* What this task involves *
Word for word, copy the data that follows and skip its pictures.

* Dataset extract *
========
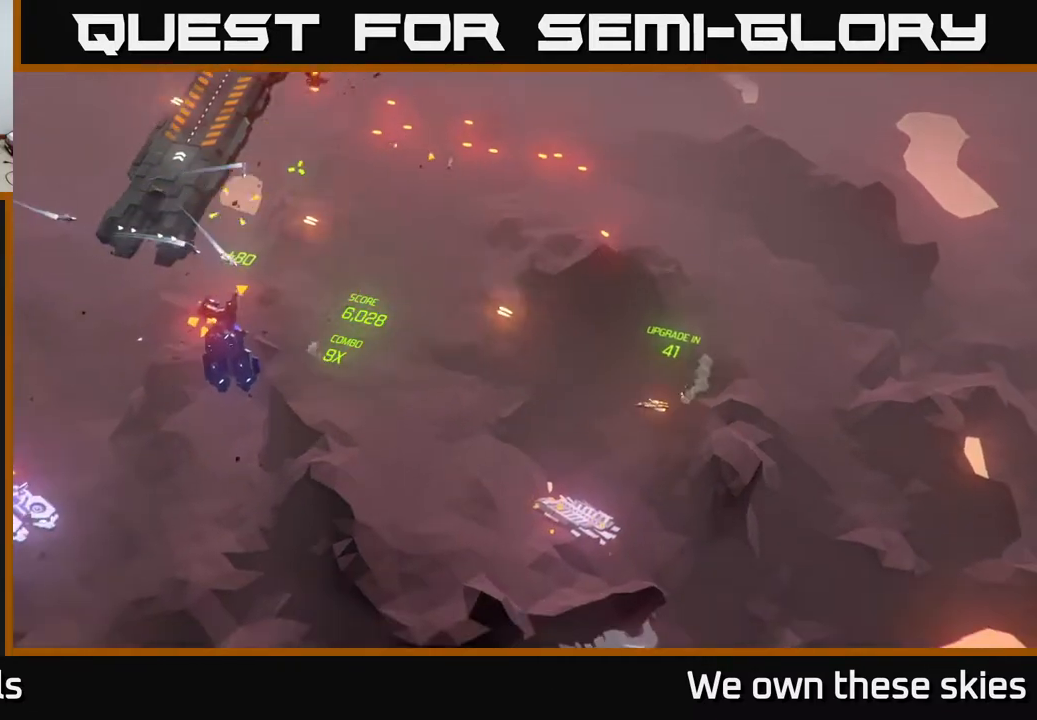
{"buttons": [], "left_stick": "down-left", "events": [[217, "left_stick", "left"], [483, "left_stick", "down-left"]]}
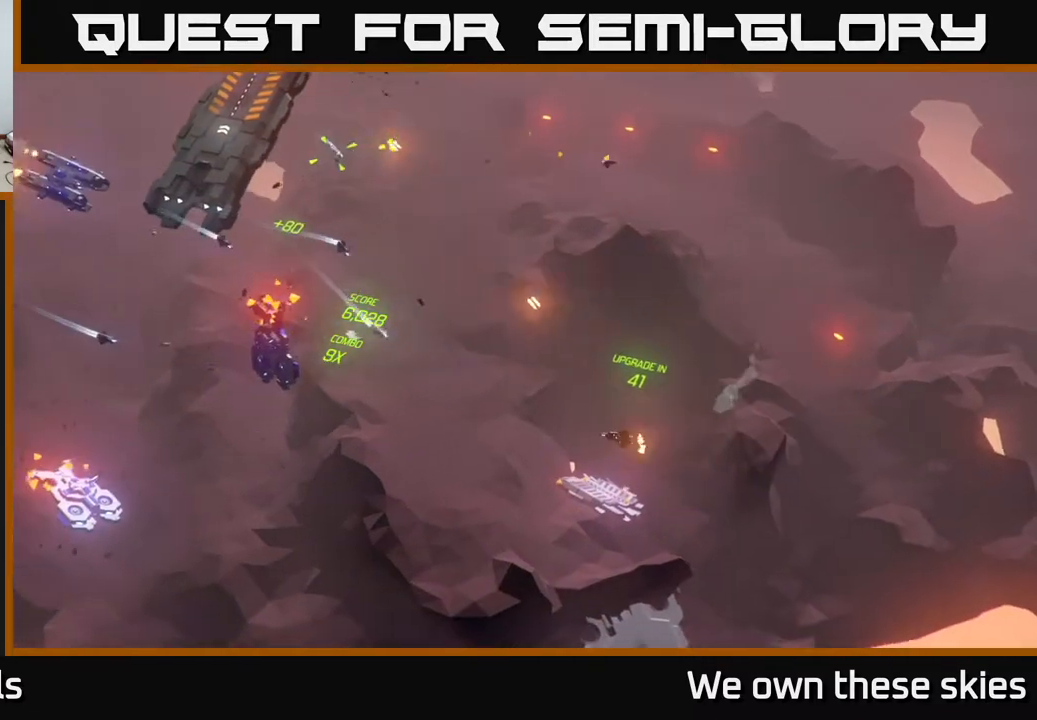
{"buttons": [], "left_stick": "left", "events": [[350, "left_stick", "left"]]}
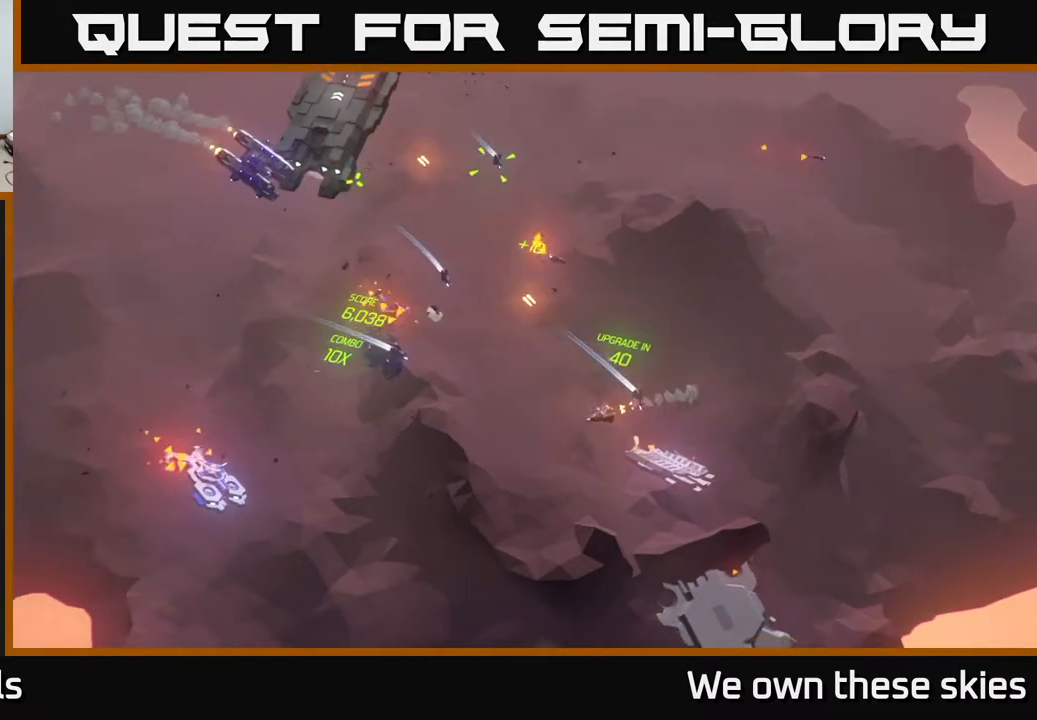
{"buttons": [], "left_stick": "up-left", "events": [[17, "left_stick", "up"], [83, "left_stick", "up-right"], [200, "left_stick", "center"], [267, "left_stick", "left"], [483, "left_stick", "up-left"]]}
========
* Solution *
{"buttons": [], "left_stick": "down-left", "events": [[217, "left_stick", "left"], [483, "left_stick", "down-left"]]}
{"buttons": [], "left_stick": "left", "events": [[350, "left_stick", "left"]]}
{"buttons": [], "left_stick": "up-left", "events": [[17, "left_stick", "up"], [83, "left_stick", "up-right"], [200, "left_stick", "center"], [267, "left_stick", "left"], [483, "left_stick", "up-left"]]}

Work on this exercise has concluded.